NOVA Goes Inside the Animal Mind
We have all gazed into a creature’s eyes and wondered: What is it thinking about? What does it know? Now, the revolutionary science of animal cognition is revealing hard evidence about how animals understand the world around them, uncovering their remarkable problem-solving abilities and exploring the complexity of their powers of communication and even their emotions.
The NOVA miniseries, Inside Animal Minds, airing on KUED over three consecutive Wednesday nights at 8:00 p.m. beginning April 9, explores these breakthroughs through the eyes of three animala: birds, dogs, and dolphins.
Today researchers are discovering other creatures with impressive brains that have mastered problem-solving skills. Surprisingly, many are bird brains.
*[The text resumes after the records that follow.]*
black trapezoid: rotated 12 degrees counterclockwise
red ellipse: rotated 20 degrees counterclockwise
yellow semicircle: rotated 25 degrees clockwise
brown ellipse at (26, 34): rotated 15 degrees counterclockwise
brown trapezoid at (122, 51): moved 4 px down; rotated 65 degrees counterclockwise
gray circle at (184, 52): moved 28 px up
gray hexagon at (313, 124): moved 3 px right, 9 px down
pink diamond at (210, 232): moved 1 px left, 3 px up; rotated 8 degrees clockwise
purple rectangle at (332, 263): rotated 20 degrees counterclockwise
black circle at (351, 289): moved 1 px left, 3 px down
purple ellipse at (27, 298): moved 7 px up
Crows bend and shape sticks to create custom-made spears for hunting grubs, and they are just one among a growing list of bird species whose impressive problem-solving abilities are shocking scientists and revolutionizing our understanding of animal intelligence.
At the head of the class are animals like Muppet, a cockatoo with a talent for picking locks; 007, a wild crow on a mission to solve an eight-step puzzle for the first time ever; and Bran, a tame raven who can solve a puzzle box so quickly that his performance has to be captured with high-speed photography. But are these skills really evidence of high intelligence, or just parlor tricks, the result of training and instinct?
Dogs and Super Senses
What is it like to be a dog, a shark, or a bird? This question is now getting serious attention from scientists who study animal senses. The senses define our experience of the world—they shape our minds, and help make us what we are. Humans rely on smell, sight, taste, touch, and sound, but other animals have super-powered versions of these senses, and a few, like electrically-sensitive sharks, even have extra senses we don’t have at all.
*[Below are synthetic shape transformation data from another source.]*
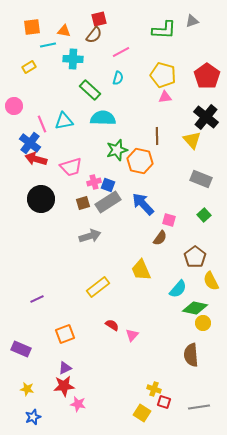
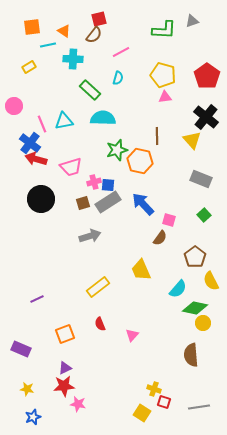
orange triangle at (64, 31): rotated 24 degrees clockwise
blue square at (108, 185): rotated 16 degrees counterclockwise
red semicircle at (112, 325): moved 12 px left, 1 px up; rotated 144 degrees counterclockwise
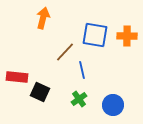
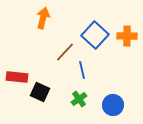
blue square: rotated 32 degrees clockwise
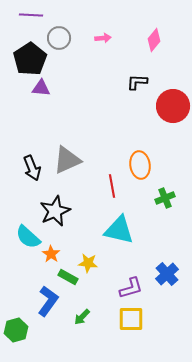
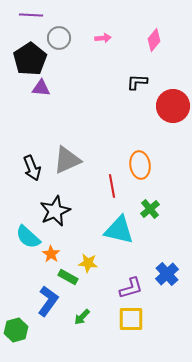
green cross: moved 15 px left, 11 px down; rotated 18 degrees counterclockwise
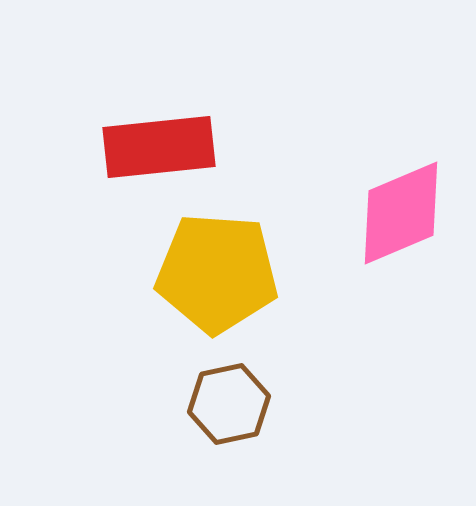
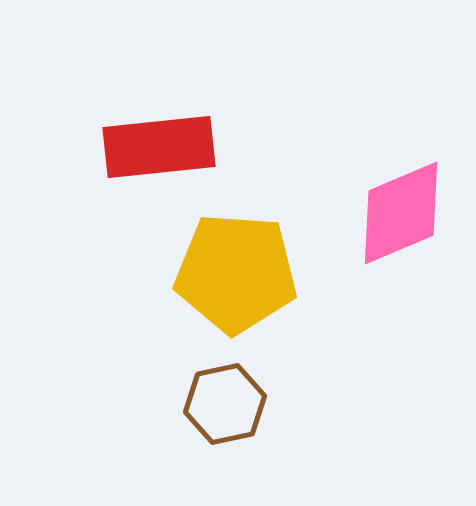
yellow pentagon: moved 19 px right
brown hexagon: moved 4 px left
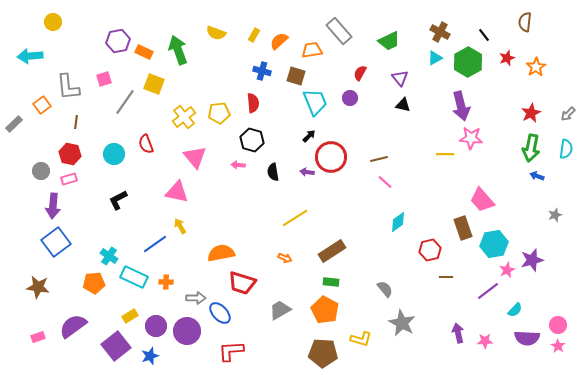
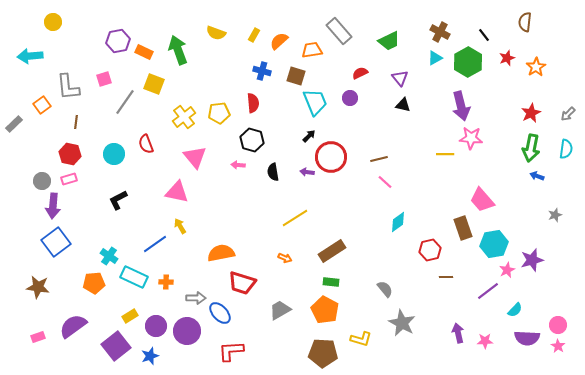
red semicircle at (360, 73): rotated 35 degrees clockwise
gray circle at (41, 171): moved 1 px right, 10 px down
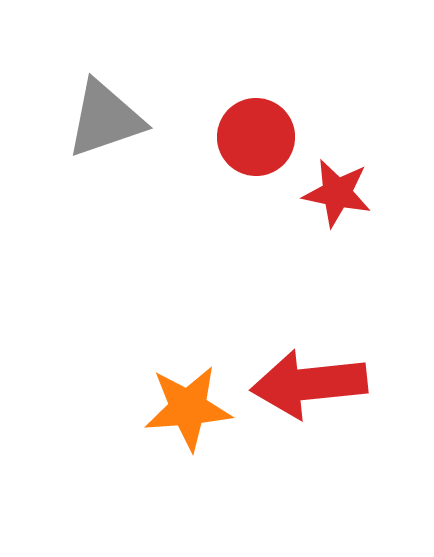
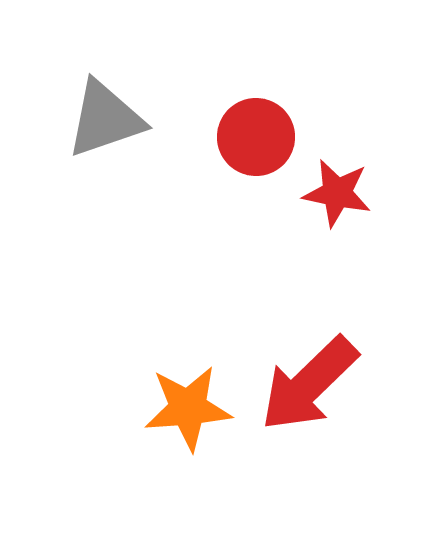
red arrow: rotated 38 degrees counterclockwise
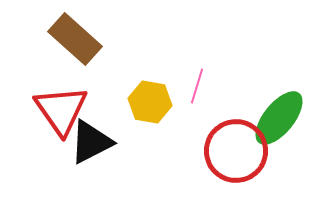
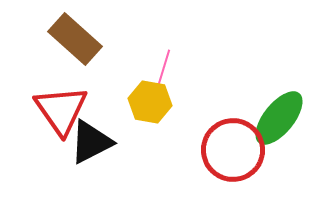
pink line: moved 33 px left, 19 px up
red circle: moved 3 px left, 1 px up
From a dog that seems to use smell to tell time, to a dolphin that can "see" with his ears, NOVA discovers how animals use their senses in ways we humans can barely imagine. But it’s not just the senses that are remarkable—it's the brains that process them. How does a dog’s mind turn the sight of a hand signal into the happy anticipation of a treat? How has the evolution of the dog—from its wolf ancestors–reshaped its brain?
Who’s the Smartest?
What makes an animal smart? What forces of evolution drive brains to become more complex? Many scientists believe the secret lies in our relationships. Throughout the animal kingdom, some of the cleverest creatures seem to be those who live in complex social groups, like dolphins, elephants, and apes. Could the skills required to keep track of friend and foe make animals smarter? To find out, NOVA goes inside the social lives of some of the smartest animals on the planet. Off the coast of Florida, NOVA finds dolphins working together to catch fish by whipping up a wall of muddy water that drives the meal right into their companions’ waiting mouths. Biologists decipher the secrets of animal societies, from the seas of the Caribbean to the plains of Africa. Do dolphins and elephants have “language?" Do chimps have a sense of fairness? And are any animals besides humans capable of feeling empathy?